■ What to produce ■
Out of the data below, copy every line with the string "will".

(Dataset records)
►

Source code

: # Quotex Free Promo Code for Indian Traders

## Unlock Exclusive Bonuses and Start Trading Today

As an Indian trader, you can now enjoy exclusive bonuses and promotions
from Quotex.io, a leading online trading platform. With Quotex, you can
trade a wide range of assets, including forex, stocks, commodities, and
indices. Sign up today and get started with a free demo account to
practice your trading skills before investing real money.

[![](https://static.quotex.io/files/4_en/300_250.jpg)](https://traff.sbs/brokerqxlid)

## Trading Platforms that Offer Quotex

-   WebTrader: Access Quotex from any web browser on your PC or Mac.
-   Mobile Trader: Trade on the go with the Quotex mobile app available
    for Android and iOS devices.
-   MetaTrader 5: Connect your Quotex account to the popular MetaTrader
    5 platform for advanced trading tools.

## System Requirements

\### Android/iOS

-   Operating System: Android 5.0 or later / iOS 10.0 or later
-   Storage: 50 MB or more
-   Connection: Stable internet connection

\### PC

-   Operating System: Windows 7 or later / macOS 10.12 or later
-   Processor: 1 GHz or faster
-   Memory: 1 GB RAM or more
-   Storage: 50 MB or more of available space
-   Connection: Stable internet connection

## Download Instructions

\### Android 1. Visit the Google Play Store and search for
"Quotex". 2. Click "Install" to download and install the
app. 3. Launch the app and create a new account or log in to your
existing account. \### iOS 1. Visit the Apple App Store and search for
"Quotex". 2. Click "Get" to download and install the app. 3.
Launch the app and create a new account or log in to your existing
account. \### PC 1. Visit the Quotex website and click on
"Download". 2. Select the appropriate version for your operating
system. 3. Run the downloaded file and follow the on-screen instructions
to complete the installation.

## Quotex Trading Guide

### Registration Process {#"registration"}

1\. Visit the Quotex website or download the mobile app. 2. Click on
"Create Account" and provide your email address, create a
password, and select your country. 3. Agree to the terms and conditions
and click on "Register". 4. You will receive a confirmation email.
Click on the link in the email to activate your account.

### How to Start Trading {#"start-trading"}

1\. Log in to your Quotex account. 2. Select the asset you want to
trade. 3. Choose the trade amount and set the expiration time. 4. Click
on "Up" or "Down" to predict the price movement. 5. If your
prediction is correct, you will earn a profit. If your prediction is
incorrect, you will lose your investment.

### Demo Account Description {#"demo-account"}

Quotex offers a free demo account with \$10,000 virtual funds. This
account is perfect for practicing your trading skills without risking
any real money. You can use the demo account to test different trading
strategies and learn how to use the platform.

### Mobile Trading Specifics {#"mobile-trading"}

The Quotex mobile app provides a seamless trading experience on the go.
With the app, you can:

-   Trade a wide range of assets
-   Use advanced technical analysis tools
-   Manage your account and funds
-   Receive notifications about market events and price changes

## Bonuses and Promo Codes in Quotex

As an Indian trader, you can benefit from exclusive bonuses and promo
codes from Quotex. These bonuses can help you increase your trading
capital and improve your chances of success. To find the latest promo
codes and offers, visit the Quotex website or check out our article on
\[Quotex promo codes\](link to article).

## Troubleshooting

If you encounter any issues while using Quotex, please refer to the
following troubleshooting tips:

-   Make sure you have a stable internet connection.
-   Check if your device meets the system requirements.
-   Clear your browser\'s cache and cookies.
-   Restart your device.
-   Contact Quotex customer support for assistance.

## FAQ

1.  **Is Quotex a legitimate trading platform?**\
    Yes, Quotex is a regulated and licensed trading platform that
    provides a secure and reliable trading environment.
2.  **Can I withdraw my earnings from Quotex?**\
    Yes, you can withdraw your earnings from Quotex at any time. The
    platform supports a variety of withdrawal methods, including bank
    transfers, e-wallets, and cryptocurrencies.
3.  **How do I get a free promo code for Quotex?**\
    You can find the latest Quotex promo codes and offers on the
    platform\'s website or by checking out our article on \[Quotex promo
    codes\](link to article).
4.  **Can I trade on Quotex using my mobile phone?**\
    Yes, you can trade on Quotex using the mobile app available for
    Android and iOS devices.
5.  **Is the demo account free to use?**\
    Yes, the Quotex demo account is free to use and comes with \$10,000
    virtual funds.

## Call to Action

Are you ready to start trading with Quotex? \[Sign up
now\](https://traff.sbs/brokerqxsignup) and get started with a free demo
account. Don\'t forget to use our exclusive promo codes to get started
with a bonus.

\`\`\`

◄
►

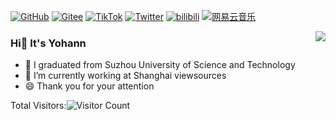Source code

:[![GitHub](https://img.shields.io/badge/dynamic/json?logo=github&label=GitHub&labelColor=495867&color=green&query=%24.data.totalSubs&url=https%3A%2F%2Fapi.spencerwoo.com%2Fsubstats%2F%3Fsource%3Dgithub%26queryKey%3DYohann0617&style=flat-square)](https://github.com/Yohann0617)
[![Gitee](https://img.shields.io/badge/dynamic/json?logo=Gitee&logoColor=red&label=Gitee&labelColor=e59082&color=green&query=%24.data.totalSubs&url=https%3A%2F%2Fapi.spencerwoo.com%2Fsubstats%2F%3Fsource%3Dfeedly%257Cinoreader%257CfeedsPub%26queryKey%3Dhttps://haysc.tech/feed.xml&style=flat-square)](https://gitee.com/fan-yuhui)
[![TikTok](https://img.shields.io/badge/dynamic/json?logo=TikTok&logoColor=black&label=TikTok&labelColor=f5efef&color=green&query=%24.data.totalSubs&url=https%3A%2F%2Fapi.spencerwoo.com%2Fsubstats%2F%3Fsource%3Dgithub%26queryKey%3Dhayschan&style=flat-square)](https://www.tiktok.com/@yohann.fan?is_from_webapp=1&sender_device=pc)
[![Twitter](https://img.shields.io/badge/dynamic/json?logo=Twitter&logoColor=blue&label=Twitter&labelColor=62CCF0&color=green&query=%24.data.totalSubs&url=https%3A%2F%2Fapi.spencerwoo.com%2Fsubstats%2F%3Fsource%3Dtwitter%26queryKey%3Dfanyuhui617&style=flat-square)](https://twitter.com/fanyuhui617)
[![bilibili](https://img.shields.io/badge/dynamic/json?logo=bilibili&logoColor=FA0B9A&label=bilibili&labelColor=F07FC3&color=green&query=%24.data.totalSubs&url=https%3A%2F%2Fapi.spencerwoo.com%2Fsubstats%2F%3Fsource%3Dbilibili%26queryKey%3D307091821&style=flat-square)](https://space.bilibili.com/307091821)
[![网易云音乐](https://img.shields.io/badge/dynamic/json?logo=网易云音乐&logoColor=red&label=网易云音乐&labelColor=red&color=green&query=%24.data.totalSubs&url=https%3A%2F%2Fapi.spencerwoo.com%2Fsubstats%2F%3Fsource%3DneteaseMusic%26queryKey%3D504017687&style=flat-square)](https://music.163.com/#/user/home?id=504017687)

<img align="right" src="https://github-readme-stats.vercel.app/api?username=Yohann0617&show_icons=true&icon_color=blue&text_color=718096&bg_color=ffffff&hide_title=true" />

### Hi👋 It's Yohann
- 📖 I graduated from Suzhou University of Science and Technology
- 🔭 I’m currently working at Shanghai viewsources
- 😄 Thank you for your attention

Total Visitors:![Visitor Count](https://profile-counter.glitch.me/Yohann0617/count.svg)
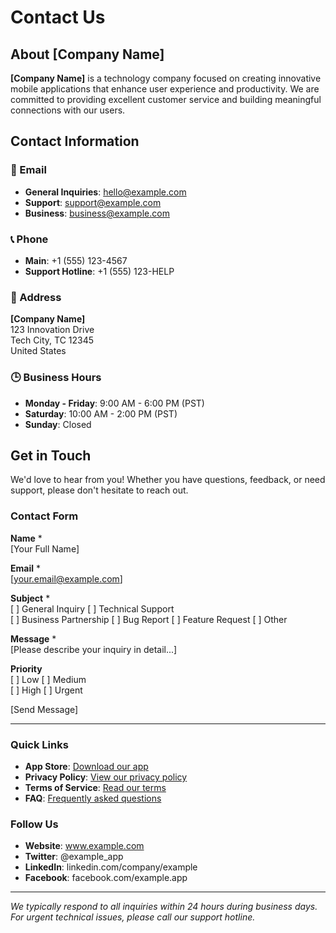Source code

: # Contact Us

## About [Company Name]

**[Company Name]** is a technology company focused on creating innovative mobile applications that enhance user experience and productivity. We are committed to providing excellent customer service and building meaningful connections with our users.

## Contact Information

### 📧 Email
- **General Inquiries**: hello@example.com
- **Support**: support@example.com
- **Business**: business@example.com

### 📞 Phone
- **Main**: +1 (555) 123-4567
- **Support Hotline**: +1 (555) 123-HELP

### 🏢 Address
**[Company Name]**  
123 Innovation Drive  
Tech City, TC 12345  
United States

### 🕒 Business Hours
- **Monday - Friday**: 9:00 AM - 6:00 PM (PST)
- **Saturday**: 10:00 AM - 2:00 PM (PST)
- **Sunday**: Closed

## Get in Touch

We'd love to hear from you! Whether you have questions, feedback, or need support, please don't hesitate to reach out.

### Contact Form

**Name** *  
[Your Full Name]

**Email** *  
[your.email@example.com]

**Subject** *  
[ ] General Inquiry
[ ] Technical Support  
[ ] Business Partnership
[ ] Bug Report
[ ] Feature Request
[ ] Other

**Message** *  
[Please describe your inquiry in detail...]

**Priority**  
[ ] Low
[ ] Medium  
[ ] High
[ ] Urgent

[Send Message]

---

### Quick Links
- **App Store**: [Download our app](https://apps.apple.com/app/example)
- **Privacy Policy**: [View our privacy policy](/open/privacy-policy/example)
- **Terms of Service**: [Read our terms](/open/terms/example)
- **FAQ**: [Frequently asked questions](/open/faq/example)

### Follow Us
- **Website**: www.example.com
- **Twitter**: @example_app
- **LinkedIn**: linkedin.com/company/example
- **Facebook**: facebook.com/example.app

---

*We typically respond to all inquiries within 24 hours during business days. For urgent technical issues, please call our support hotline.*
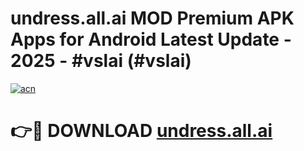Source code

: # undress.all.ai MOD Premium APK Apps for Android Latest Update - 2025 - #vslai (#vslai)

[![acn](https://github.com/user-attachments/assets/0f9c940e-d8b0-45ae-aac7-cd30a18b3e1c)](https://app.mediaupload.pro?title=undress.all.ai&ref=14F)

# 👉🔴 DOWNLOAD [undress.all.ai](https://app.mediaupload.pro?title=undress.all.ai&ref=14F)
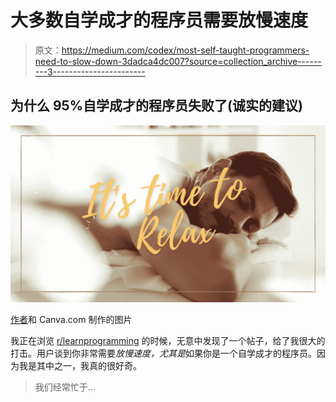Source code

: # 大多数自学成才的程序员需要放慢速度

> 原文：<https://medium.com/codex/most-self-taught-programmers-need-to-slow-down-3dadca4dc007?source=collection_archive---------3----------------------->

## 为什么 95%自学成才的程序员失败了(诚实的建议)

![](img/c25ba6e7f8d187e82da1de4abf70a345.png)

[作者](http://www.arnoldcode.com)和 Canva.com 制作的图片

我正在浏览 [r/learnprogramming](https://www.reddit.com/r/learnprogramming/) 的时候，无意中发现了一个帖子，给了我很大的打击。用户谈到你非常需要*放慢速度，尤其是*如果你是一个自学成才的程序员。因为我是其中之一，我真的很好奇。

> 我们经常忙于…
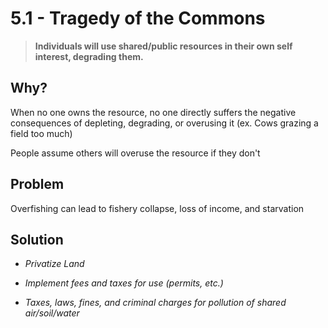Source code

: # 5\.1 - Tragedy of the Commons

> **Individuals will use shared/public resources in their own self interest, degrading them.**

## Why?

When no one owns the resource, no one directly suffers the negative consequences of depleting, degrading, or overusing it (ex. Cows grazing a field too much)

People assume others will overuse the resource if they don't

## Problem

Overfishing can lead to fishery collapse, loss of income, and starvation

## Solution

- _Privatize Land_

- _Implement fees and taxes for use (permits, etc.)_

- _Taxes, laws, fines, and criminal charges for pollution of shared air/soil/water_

◄

■ Result of the task ■
and click on "Register". 4. You will receive a confirmation email.
prediction is correct, you will earn a profit. If your prediction is
incorrect, you will lose your investment.
> **Individuals will use shared/public resources in their own self interest, degrading them.**
People assume others will overuse the resource if they don't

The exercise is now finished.